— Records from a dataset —
++++

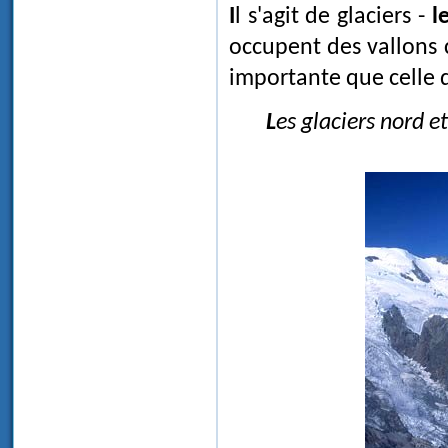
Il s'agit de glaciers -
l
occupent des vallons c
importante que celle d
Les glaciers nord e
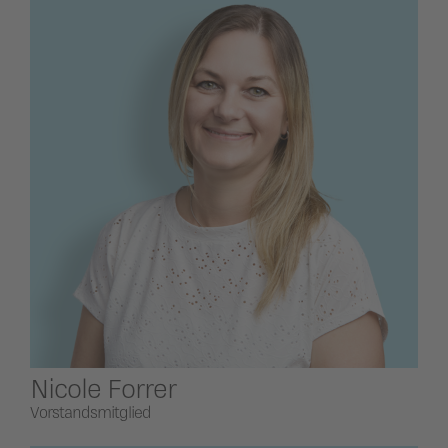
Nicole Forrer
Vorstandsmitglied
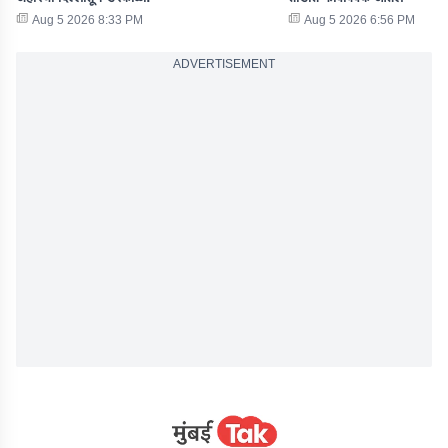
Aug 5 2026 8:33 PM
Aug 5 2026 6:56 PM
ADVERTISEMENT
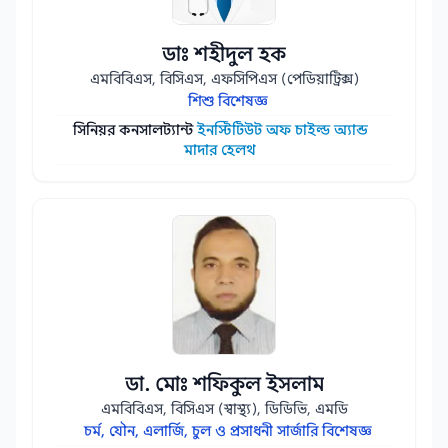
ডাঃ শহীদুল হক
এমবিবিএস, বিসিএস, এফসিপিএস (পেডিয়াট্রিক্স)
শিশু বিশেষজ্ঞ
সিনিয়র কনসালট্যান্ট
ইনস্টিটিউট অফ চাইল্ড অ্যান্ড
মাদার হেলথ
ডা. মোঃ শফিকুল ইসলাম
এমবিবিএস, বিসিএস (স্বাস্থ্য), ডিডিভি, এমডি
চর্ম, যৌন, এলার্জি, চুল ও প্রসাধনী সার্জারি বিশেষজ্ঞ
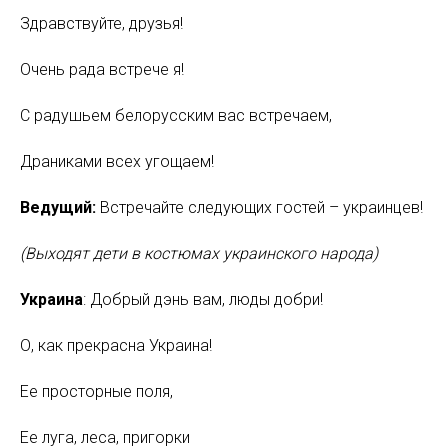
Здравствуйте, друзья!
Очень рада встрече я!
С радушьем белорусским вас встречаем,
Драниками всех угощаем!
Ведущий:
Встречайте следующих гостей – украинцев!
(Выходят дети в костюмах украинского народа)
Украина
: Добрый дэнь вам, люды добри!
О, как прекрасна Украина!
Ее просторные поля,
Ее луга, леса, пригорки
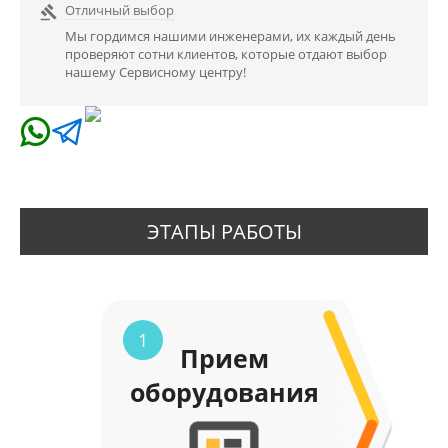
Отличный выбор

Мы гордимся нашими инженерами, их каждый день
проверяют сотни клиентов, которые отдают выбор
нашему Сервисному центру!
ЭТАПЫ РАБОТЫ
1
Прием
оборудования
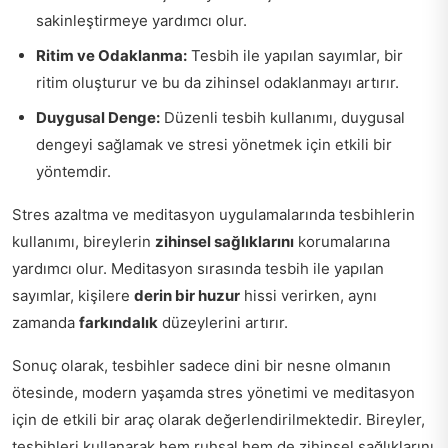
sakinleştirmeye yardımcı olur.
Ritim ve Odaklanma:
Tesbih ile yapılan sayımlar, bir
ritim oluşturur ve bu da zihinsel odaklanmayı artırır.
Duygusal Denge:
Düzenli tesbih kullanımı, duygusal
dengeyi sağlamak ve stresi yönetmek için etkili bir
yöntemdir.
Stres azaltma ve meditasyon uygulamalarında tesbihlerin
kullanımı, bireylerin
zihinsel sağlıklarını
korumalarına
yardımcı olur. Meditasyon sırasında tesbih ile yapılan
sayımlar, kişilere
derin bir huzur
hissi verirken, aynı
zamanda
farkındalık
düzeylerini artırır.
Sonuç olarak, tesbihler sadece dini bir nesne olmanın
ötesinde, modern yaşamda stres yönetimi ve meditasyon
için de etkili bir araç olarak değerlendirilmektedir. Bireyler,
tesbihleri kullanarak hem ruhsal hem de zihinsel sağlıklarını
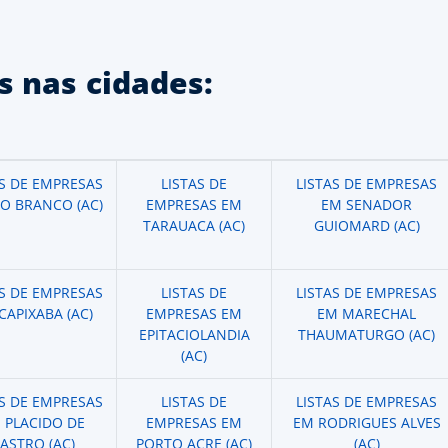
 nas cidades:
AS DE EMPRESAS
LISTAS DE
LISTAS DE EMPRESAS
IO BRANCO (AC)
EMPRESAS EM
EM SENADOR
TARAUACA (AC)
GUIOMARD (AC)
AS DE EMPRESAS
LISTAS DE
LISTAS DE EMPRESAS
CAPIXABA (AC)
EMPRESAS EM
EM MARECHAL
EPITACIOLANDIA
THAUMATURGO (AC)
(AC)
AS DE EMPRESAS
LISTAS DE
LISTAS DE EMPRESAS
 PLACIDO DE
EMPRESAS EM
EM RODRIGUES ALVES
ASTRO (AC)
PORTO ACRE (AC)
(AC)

++++

— Requirement —
Show all lines in the entries above where the string "zihinsel" appears.

— Solution —
ritim oluşturur ve bu da zihinsel odaklanmayı artırır.
zihinsel sağlıklarını
tesbihleri kullanarak hem ruhsal hem de zihinsel sağlıklarını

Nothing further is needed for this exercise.